Answer these questions about the chemistry text below:
(a) On what date was it first published?
(b) Which natural products does the work make by total synthesis?
(c) What safer, non-hallucinogenic analog came from simplifying the structure of ibogaine?

Start of TEXT SHOWN

Kejing
Xie‡
a,
Zeyuan
Shen‡
b,
Peng
Cheng
a,
Haoxiang
Dong
a,
Zhi-Xiang
Yu
*b and
Liansuo
Zu
*a
aSchool of Pharmaceutical Sciences, Key Laboratory of Bioorganic Phosphorus Chemistry & Chemical Biology (Ministry of Education), Beijing Frontier Research Center for Biological Structure, Tsinghua University, Beijing 100084, China. E-mail: zuliansuo@tsinghua.edu.cn
bBeijing National Laboratory for Molecular Sciences (BNLMS), Key Laboratory of Bioorganic Chemistry and Molecular Engineering of Ministry of Education, College of Chemistry, Peking University, Beijing 100871, China. E-mail: yuzx@pku.edu.cn
First published on 5th July 2024
The Pictet–Spengler type condensation of tryptamine derivatives and aldehydes or ketones is a classic reaction, and has been previously applied to assemble indole-annulated 5-, 6- and 8-membered heterocyclic rings. In this work, we further expand the synthetic scope of this reaction to the 7-membered azepino[4,5-b]indole skeleton through the direct C–H functionalization of 2-alkyl tryptamines, in which the non-activated methylene group participates in a 7-membered ring formation with aldehydes. By combining this unprecedented ring-forming process with a second C–H olefination at the same carbon, the concise total synthesis of natural products ngouniensines is achieved, demonstrating the synthetic potential of the developed chemistry in simplifying retrosynthetic disconnections.
The 7-membered azepino[4,5-b]indole skeleton (IV, Fig. 1) is characteristic of a variety of indole alkaloids, as exemplified by the structures of ngouniensines (1a, 1b), ibogaine and many others.6–16 The significance of the azepino[4,5-b]indole skeleton as an essential therapeutic pharmacophore has been recently highlighted by the structural simplification of ibogaine, leading to the development of tabernanthalog (Fig. 1) as a safer and non-hallucinogenic psychedelic analog with therapeutic potential.17 In contrast to the structural and biological importance of the azepino[4,5-b]indole skeleton (IV), relatively few synthetic methods have been developed for its synthesis, which mainly have relied on the inherent reactivity of functional groups toward ring forming processes.18–31 While a variety of azepino[4,5-b]indoles with varied substitution patterns could be thus generated, the resulting structural diversity could not fully meet the demand for the synthesis of natural products and diversified synthetic analogs. Herein, we report an unprecedented approach for the synthesis of the azepino[4,5-b]indole skeleton by the direct C–H functionalization of 2-alkyl tryptamines, and showcase the synthetic utility in the concise total synthesis of ngouniensines.

End of TEXT SHOWN
Start of RECORDS PROVIDED

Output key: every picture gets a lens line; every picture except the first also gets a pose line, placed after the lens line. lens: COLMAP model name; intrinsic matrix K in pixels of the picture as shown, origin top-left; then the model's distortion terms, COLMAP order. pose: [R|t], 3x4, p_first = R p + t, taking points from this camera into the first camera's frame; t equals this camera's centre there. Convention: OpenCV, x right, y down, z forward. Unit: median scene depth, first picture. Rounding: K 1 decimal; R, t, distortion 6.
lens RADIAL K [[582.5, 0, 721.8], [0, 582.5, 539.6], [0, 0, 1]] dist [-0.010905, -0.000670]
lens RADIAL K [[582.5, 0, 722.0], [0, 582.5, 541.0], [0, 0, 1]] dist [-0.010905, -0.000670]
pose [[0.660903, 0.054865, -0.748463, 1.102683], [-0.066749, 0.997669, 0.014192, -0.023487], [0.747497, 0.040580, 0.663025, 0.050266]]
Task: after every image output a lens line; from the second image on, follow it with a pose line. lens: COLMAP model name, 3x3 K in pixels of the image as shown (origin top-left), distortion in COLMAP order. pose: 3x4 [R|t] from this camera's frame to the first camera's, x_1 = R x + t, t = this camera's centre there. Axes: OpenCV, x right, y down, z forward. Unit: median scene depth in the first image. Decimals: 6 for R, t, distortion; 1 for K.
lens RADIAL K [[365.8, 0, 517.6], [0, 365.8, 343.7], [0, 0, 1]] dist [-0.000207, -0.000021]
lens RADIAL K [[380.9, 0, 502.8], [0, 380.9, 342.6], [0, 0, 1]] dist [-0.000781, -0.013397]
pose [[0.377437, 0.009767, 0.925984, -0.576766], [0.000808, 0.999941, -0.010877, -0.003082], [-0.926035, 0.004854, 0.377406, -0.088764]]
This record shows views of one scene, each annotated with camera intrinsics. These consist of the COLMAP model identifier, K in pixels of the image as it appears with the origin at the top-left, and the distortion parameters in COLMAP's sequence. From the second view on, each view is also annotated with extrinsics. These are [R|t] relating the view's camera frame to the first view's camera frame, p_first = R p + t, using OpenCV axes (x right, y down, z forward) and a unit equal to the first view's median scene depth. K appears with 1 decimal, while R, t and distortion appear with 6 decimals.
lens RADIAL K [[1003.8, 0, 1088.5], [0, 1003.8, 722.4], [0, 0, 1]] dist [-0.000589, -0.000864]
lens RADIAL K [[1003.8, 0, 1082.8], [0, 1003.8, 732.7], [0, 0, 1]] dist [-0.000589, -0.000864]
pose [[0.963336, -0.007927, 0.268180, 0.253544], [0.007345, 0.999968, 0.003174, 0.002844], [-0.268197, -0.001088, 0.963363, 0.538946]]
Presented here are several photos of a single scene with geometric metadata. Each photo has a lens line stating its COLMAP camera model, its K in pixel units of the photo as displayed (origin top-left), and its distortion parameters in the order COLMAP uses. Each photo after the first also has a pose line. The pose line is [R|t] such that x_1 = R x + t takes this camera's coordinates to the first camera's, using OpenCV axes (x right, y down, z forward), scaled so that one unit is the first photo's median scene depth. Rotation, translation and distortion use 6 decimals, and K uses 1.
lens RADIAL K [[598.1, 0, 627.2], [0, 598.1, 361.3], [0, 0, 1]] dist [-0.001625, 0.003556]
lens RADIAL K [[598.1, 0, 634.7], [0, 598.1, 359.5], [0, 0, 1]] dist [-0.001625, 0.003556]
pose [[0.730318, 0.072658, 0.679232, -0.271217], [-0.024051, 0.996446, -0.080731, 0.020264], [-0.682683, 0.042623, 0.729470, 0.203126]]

End of RECORDS PROVIDED

## RESPONSE TO THE TASK
(a) 5th July 2024
(b) Ngouniensines
(c) Tabernanthalog